M&E + Design: Innovation Through Collaboration

 

Just six months after COVID-19 closed schools, Educate! launched its first distance learning model in Uganda, and 3,400 young people enrolled. We’re now remotely reaching just as many Ugandan youth as we were in schools pre-pandemic, with over 40,000 enrolled. This rapid adaptation and scale are made possible by our ongoing investment in collaborative research and development (R&D).  

Did you know that on average, less than 1% of yearly revenue in international development is spent on R&D, compared to the up to 20% spent at companies like Google and Intel? 

Educate! believes R&D is critical to ensuring we continue to scale the most effective solutions, and these investments have been crucial to our success. This innovation is a key element of what we believe it takes to build a disruptive non-profit social enterprise. 

Two teams drive R&D at Educate!: Design and Monitoring & Evaluation (M&E). They have developed a systematized partnership, and their collaboration allows us to build innovation directly into our solutions. M&E Manager Brian Okwir notes that this partnership enables us to closely monitor all models as they grow and change, which helps us to quickly discover and overcome any barriers to youth impact. 

Design and M&E continuously collaborate throughout the model development and pilot process:

1. Setup: Collaborating to Build and Pilot

At the Setup stage of a brand new model, the Design and M&E Teams come together to consider how a new model might effectively build the critical youth skills proven to impact their lives in the long term. 

 

The Design Team first considers how to create an engaging and effective learner experience and then works to refine it. They begin by asking themselves questions about the design elements that drive youth participation and engagement.

For example: What keeps some youth from enrolling in the model? Is the curriculum being delivered and received as designed?

The M&E Team produces a plan to  track the implementation of the model and its impact on youth. They focus on assessing the frequency of youth participation throughout the pilot’s learning activities as well as their effectiveness. 

For example: What skills are participants developing in those experiences, and how are those skills impacting their lives?

 

To answer these initial questions and to be able to measure the pilot’s success when it ends, the teams jointly develop key performance indicators for each aspect of the model and find a way to gather that data. For example, to better understand if a particular lesson within the curriculum is effective, the teams might ask youth if they’ve practiced a specific skill from that lesson within their small business or community project and how it might have impacted their work. 

Design and M&E are thought partners. Design comes up with thoughts on how the model might be developed and delivered, and this is transformed into design strategies. M&E develops tools and systems to monitor and evaluate the implementation of the model, and shares information which tells the teams whether the model is working or not based on how it was designed.
— Aloysie Niyoyita, Regional Performance Metrics Manager

2. Integration: Building a Data-Driven Culture

At the Integration stage, Design and M&E meet with additional teams to talk through a pilot’s design, goals, and how to assess its performance as the pilot launches and runs. 

This performance indicator data is regularly collected and displayed within online dashboards that all teams can access to see the model’s progress in real-time.
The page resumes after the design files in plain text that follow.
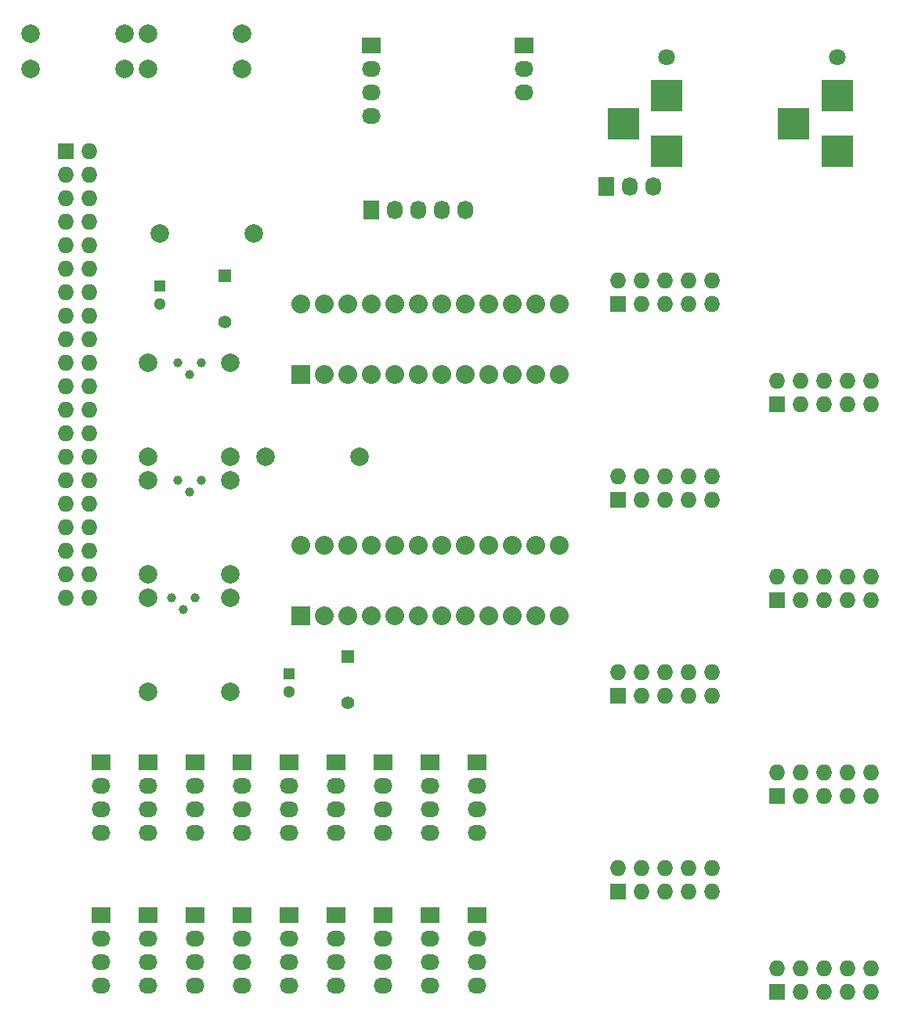
<source format=gbr>
G04 #@! TF.FileFunction,Soldermask,Bot*
%FSLAX46Y46*%
G04 Gerber Fmt 4.6, Leading zero omitted, Abs format (unit mm)*
G04 Created by KiCad (PCBNEW 4.0.2-stable) date Friday, 12 August 2016 'pmt' 16:12:33*
%MOMM*%
G01*
G04 APERTURE LIST*
%ADD10C,0.100000*%
%ADD11R,1.300000X1.300000*%
%ADD12C,1.300000*%
%ADD13R,1.400000X1.400000*%
%ADD14C,1.400000*%
%ADD15R,3.500120X3.500120*%
%ADD16C,1.800000*%
%ADD17R,2.032000X1.727200*%
%ADD18O,2.032000X1.727200*%
%ADD19R,1.727200X2.032000*%
%ADD20O,1.727200X2.032000*%
%ADD21R,1.727200X1.727200*%
%ADD22O,1.727200X1.727200*%
%ADD23C,1.000760*%
%ADD24C,1.998980*%
%ADD25R,2.032000X2.032000*%
%ADD26C,2.032000*%
G04 APERTURE END LIST*
D10*
D11*
X29210000Y-118650000D03*
D12*
X29210000Y-120650000D03*
D13*
X36195000Y-117555000D03*
D14*
X36195000Y-122555000D03*
D13*
X49530000Y-158750000D03*
D14*
X49530000Y-163750000D03*
D15*
X102423000Y-104148140D03*
X102423000Y-98148660D03*
X97724000Y-101148400D03*
D16*
X102423000Y-93948000D03*
D15*
X84008000Y-104148140D03*
X84008000Y-98148660D03*
X79309000Y-101148400D03*
D16*
X84008000Y-93948000D03*
D17*
X22860000Y-186690000D03*
D18*
X22860000Y-189230000D03*
X22860000Y-191770000D03*
X22860000Y-194310000D03*
D17*
X22860000Y-170180000D03*
D18*
X22860000Y-172720000D03*
X22860000Y-175260000D03*
X22860000Y-177800000D03*
D17*
X27940000Y-186690000D03*
D18*
X27940000Y-189230000D03*
X27940000Y-191770000D03*
X27940000Y-194310000D03*
D17*
X27940000Y-170180000D03*
D18*
X27940000Y-172720000D03*
X27940000Y-175260000D03*
X27940000Y-177800000D03*
D17*
X33020000Y-186690000D03*
D18*
X33020000Y-189230000D03*
X33020000Y-191770000D03*
X33020000Y-194310000D03*
D17*
X33020000Y-170180000D03*
D18*
X33020000Y-172720000D03*
X33020000Y-175260000D03*
X33020000Y-177800000D03*
D17*
X38100000Y-186690000D03*
D18*
X38100000Y-189230000D03*
X38100000Y-191770000D03*
X38100000Y-194310000D03*
D17*
X38100000Y-170180000D03*
D18*
X38100000Y-172720000D03*
X38100000Y-175260000D03*
X38100000Y-177800000D03*
D17*
X43180000Y-186690000D03*
D18*
X43180000Y-189230000D03*
X43180000Y-191770000D03*
X43180000Y-194310000D03*
D17*
X43180000Y-170180000D03*
D18*
X43180000Y-172720000D03*
X43180000Y-175260000D03*
X43180000Y-177800000D03*
D17*
X48260000Y-186690000D03*
D18*
X48260000Y-189230000D03*
X48260000Y-191770000D03*
X48260000Y-194310000D03*
D17*
X48260000Y-170180000D03*
D18*
X48260000Y-172720000D03*
X48260000Y-175260000D03*
X48260000Y-177800000D03*
D17*
X53340000Y-186690000D03*
D18*
X53340000Y-189230000D03*
X53340000Y-191770000D03*
X53340000Y-194310000D03*
D17*
X53340000Y-170180000D03*
D18*
X53340000Y-172720000D03*
X53340000Y-175260000D03*
X53340000Y-177800000D03*
D17*
X58420000Y-186690000D03*
D18*
X58420000Y-189230000D03*
X58420000Y-191770000D03*
X58420000Y-194310000D03*
D17*
X58420000Y-170180000D03*
D18*
X58420000Y-172720000D03*
X58420000Y-175260000D03*
X58420000Y-177800000D03*
D17*
X63500000Y-186690000D03*
D18*
X63500000Y-189230000D03*
X63500000Y-191770000D03*
X63500000Y-194310000D03*
D17*
X63500000Y-170180000D03*
D18*
X63500000Y-172720000D03*
X63500000Y-175260000D03*
X63500000Y-177800000D03*
D19*
X52070000Y-110490000D03*
D20*
X54610000Y-110490000D03*
X57150000Y-110490000D03*
X59690000Y-110490000D03*
X62230000Y-110490000D03*
D21*
X95885000Y-194945000D03*
D22*
X95885000Y-192405000D03*
X98425000Y-194945000D03*
X98425000Y-192405000D03*
X100965000Y-194945000D03*
X100965000Y-192405000D03*
X103505000Y-194945000D03*
X103505000Y-192405000D03*
X106045000Y-194945000D03*
X106045000Y-192405000D03*
D21*
X78740000Y-184150000D03*
D22*
X78740000Y-181610000D03*
X81280000Y-184150000D03*
X81280000Y-181610000D03*
X83820000Y-184150000D03*
X83820000Y-181610000D03*
X86360000Y-184150000D03*
X86360000Y-181610000D03*
X88900000Y-184150000D03*
X88900000Y-181610000D03*
D21*
X95885000Y-173778000D03*
D22*
X95885000Y-171238000D03*
X98425000Y-173778000D03*
X98425000Y-171238000D03*
X100965000Y-173778000D03*
X100965000Y-171238000D03*
X103505000Y-173778000D03*
X103505000Y-171238000D03*
X106045000Y-173778000D03*
X106045000Y-171238000D03*
D21*
X78740000Y-162983000D03*
D22*
X78740000Y-160443000D03*
X81280000Y-162983000D03*
X81280000Y-160443000D03*
X83820000Y-162983000D03*
X83820000Y-160443000D03*
X86360000Y-162983000D03*
X86360000Y-160443000D03*
X88900000Y-162983000D03*
X88900000Y-160443000D03*
D21*
X78740000Y-141817000D03*
D22*
X78740000Y-139277000D03*
X81280000Y-141817000D03*
X81280000Y-139277000D03*
X83820000Y-141817000D03*
X83820000Y-139277000D03*
X86360000Y-141817000D03*
X86360000Y-139277000D03*
X88900000Y-141817000D03*
X88900000Y-139277000D03*
D21*
X78752400Y-120650000D03*
D22*
X78752400Y-118110000D03*
X81292400Y-120650000D03*
X81292400Y-118110000D03*
X83832400Y-120650000D03*
X83832400Y-118110000D03*
X86372400Y-120650000D03*
X86372400Y-118110000D03*
X88912400Y-120650000D03*
X88912400Y-118110000D03*
D21*
X95885000Y-152612000D03*
D22*
X95885000Y-150072000D03*
X98425000Y-152612000D03*
X98425000Y-150072000D03*
X100965000Y-152612000D03*
X100965000Y-150072000D03*
X103505000Y-152612000D03*
X103505000Y-150072000D03*
X106045000Y-152612000D03*
X106045000Y-150072000D03*
D21*
X95885000Y-131445000D03*
D22*
X95885000Y-128905000D03*
X98425000Y-131445000D03*
X98425000Y-128905000D03*
X100965000Y-131445000D03*
X100965000Y-128905000D03*
X103505000Y-131445000D03*
X103505000Y-128905000D03*
X106045000Y-131445000D03*
X106045000Y-128905000D03*
D19*
X77470000Y-107950000D03*
D20*
X80010000Y-107950000D03*
X82550000Y-107950000D03*
D17*
X68580000Y-92710000D03*
D18*
X68580000Y-95250000D03*
X68580000Y-97790000D03*
D17*
X52070000Y-92710000D03*
D18*
X52070000Y-95250000D03*
X52070000Y-97790000D03*
X52070000Y-100330000D03*
D23*
X32385000Y-128270000D03*
X31115000Y-127000000D03*
X33655000Y-127000000D03*
X32385000Y-140970000D03*
X31115000Y-139700000D03*
X33655000Y-139700000D03*
X31750000Y-153670000D03*
X30480000Y-152400000D03*
X33020000Y-152400000D03*
D24*
X27940000Y-137160000D03*
X27940000Y-127000000D03*
X36830000Y-137160000D03*
X36830000Y-127000000D03*
X27940000Y-149860000D03*
X27940000Y-139700000D03*
X36830000Y-149860000D03*
X36830000Y-139700000D03*
X27940000Y-162560000D03*
X27940000Y-152400000D03*
X36830000Y-162560000D03*
X36830000Y-152400000D03*
X40640000Y-137160000D03*
X50800000Y-137160000D03*
X29210000Y-113030000D03*
X39370000Y-113030000D03*
X25400000Y-95250000D03*
X15240000Y-95250000D03*
X38100000Y-95250000D03*
X27940000Y-95250000D03*
X25400000Y-91440000D03*
X15240000Y-91440000D03*
X38100000Y-91440000D03*
X27940000Y-91440000D03*
D21*
X19050000Y-104140000D03*
D22*
X21590000Y-104140000D03*
X19050000Y-106680000D03*
X21590000Y-106680000D03*
X19050000Y-109220000D03*
X21590000Y-109220000D03*
X19050000Y-111760000D03*
X21590000Y-111760000D03*
X19050000Y-114300000D03*
X21590000Y-114300000D03*
X19050000Y-116840000D03*
X21590000Y-116840000D03*
X19050000Y-119380000D03*
X21590000Y-119380000D03*
X19050000Y-121920000D03*
X21590000Y-121920000D03*
X19050000Y-124460000D03*
X21590000Y-124460000D03*
X19050000Y-127000000D03*
X21590000Y-127000000D03*
X19050000Y-129540000D03*
X21590000Y-129540000D03*
X19050000Y-132080000D03*
X21590000Y-132080000D03*
X19050000Y-134620000D03*
X21590000Y-134620000D03*
X19050000Y-137160000D03*
X21590000Y-137160000D03*
X19050000Y-139700000D03*
X21590000Y-139700000D03*
X19050000Y-142240000D03*
X21590000Y-142240000D03*
X19050000Y-144780000D03*
X21590000Y-144780000D03*
X19050000Y-147320000D03*
X21590000Y-147320000D03*
X19050000Y-149860000D03*
X21590000Y-149860000D03*
X19050000Y-152400000D03*
X21590000Y-152400000D03*
D25*
X44450000Y-154305000D03*
D26*
X46990000Y-154305000D03*
X49530000Y-154305000D03*
X52070000Y-154305000D03*
X54610000Y-154305000D03*
X57150000Y-154305000D03*
X59690000Y-154305000D03*
X62230000Y-154305000D03*
X64770000Y-154305000D03*
X67310000Y-154305000D03*
X69850000Y-154305000D03*
X72390000Y-154305000D03*
X72390000Y-146685000D03*
X69850000Y-146685000D03*
X67310000Y-146685000D03*
X64770000Y-146685000D03*
X62230000Y-146685000D03*
X59690000Y-146685000D03*
X57150000Y-146685000D03*
X54610000Y-146685000D03*
X52070000Y-146685000D03*
X49530000Y-146685000D03*
X46990000Y-146685000D03*
X44450000Y-146685000D03*
D25*
X44450000Y-128270000D03*
D26*
X46990000Y-128270000D03*
X49530000Y-128270000D03*
X52070000Y-128270000D03*
X54610000Y-128270000D03*
X57150000Y-128270000D03*
X59690000Y-128270000D03*
X62230000Y-128270000D03*
X64770000Y-128270000D03*
X67310000Y-128270000D03*
X69850000Y-128270000D03*
X72390000Y-128270000D03*
X72390000Y-120650000D03*
X69850000Y-120650000D03*
X67310000Y-120650000D03*
X64770000Y-120650000D03*
X62230000Y-120650000D03*
X59690000Y-120650000D03*
X57150000Y-120650000D03*
X54610000Y-120650000D03*
X52070000Y-120650000D03*
X49530000Y-120650000D03*
X46990000Y-120650000D03*
X44450000Y-120650000D03*
D11*
X43180000Y-160560000D03*
D12*
X43180000Y-162560000D03*
M02*

</source>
Design and M&E’s role is to ensure others can understand the dashboard’s metrics and how they relate to each staff member’s role. For example, Design and M&E train the Program Implementation Team to interpret and effectively use youth participation data to better manage and support the staff facilitating the learning experience for youth as the program runs. 

Samson Mbugua, Head of Performance Metrics, finds this step critical to Educate!’s alignment and culture:

Design and M&E work to establish that causal relationship between activities and impact, documenting this in a roadmap based on our Theory of Change. Within the broader team, this roadmap is used to center the teams to work toward impact in a measurable manner, creating a data-driven culture.
— Samson Mbugua, Head of Performance Metrics

3. Iteration: Making Evidence-Based Improvements to Strengthen Impact

At the Iteration stage, Design and M&E work together to answer the questions that guided their decisions during the Setup. They each produce a report to highlight where the model met its objectives and where there is room for improvement. If, for example, the Design Team decided to test a gamification strategy to increase youth engagement, they will work with M&E to see if the point system developed for one group of participants helped to motivate them to participate in more activities than their counterparts without this game element.
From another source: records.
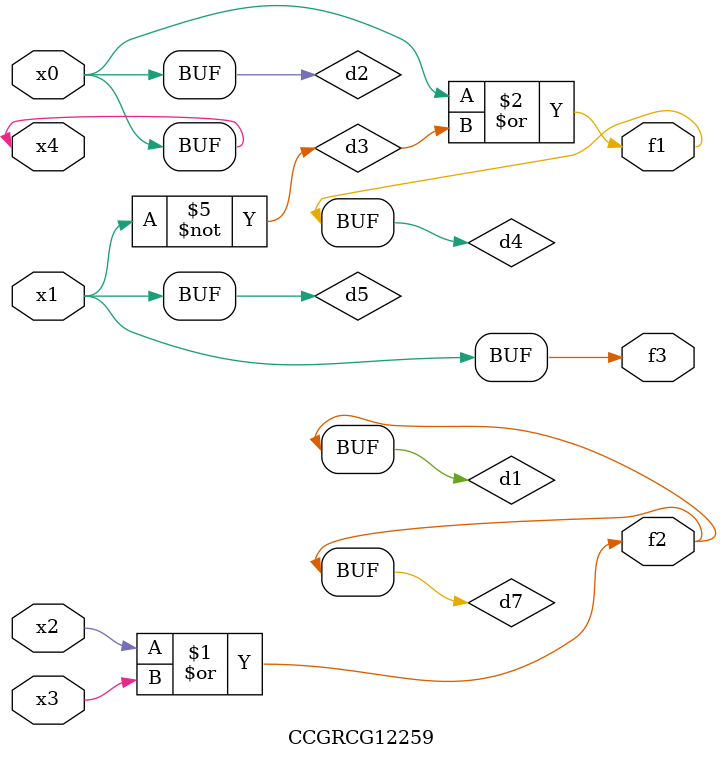
<source format=v>
module CCGRCG12259(
	input x0, x1, x2, x3, x4,
	output f1, f2, f3
);

	wire d1, d2, d3, d4, d5, d6, d7;

	or (d1, x2, x3);
	buf (d2, x0, x4);
	not (d3, x1);
	or (d4, d2, d3);
	not (d5, d3);
	nand (d6, d1, d3);
	or (d7, d1);
	assign f1 = d4;
	assign f2 = d7;
	assign f3 = d5;
endmodule

</source>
Finally, Design and M&E propose design changes, brainstorm how to effectively implement them, and consider how to measure their impact. Then, the cycle begins all over again. Thanks to this strong partnership and a steadfast investment in R&D, Brian Okwir, Monitoring & Evaluation Manager, notes:

Educate! is able to build more complex models and systems with the confidence that they are working well, in a way that allows us to continuously learn and improve.